A hard freeze--the first of the seasonis expected by mid-week so this will be the last week for seeing things in bloom. By next week the summer blooms and foliage will have turned to debris. I’m especially glad I didn’t miss seeing a tall reblooming bearded iris called ‘Decker’ in bloom. Seeing any iris in bloom in mid-November is always a treat. But, in past years, the blooms on these fugitives of May seemed tentative, even anemic. It was as though they knew they weren’t supposed to be around at this time of year and were edgy and embarrassed about blooming. ‘Decker’ is different though: plentiful flowers with eye-catching colors supported on thick stocks filled with fat buds oblivious to their fate. I have no more space for irises in my garden, but next year I’ll make room for this gutsy intruder into autumn.

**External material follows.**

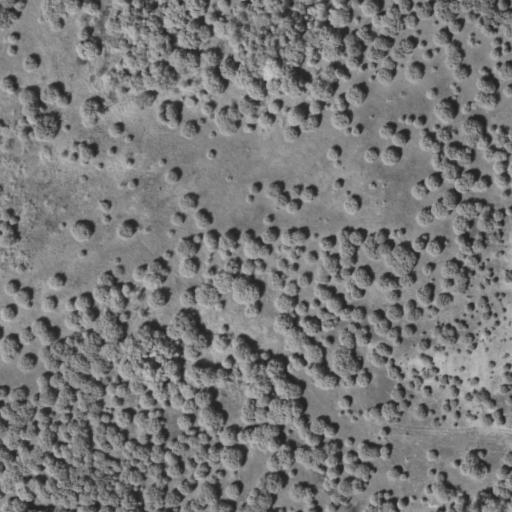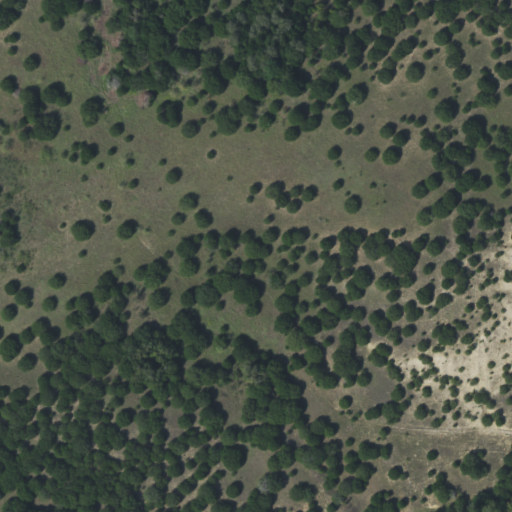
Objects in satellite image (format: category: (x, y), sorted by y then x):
road: (218, 286)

Buds have already begun to form on the early spring flowering corylopsis shrubs. It seems odd to see its branches filled with the yellow leaves of fall, open seed pods that have yet to fall, and swelling buds that hide the dangling chains of sweet bell-like flowers still to come.
Flocks of robins are roaming the Garden looking for fruit and berries. I don’t know whether they are passing through or are newly arrived from places north. Wherever they come from, they are systematic in their feeding. I saw a flock settle into a crab apple tree in the JapaneseGarden and set to work methodically stripping it of all its fruit.
At the edge of the daylily garden there is a stand of purple beauty berry (Callicarpa japonica). The variety is named ‘Heavy Berry.’ For good reason too densely packed bundles of glossy, royal-purple berries bulged from both sides of the leaf nodes. I wanted to take a picture of the berry clusters this week before the freeze hits them. But the robins got to them first. The shrubs were stripped not a berry left. Will the red winterberries be next? The berries on the shrubs planted around a life-sized statue of Garden founder Henry Shaw that in years past fed a single catbird for the entire winter are gone. Beauty is being lost for me. In exchange, robins are being fed.
The most spectacular sight in the botanical garden today is the crop of peach-colored persimmons (Diospyros kaki) on the two trees that grow with the bamboo outside the wall of the Chinese Garden. I counted at least three dozen of the fruits. Last year there were none. Persimmons, I’ve heard, are bitter unless they are cured. I think the fruit are better not eaten though. They are in their prime just now, hanging in clusters on the tree silhouetted against the sky.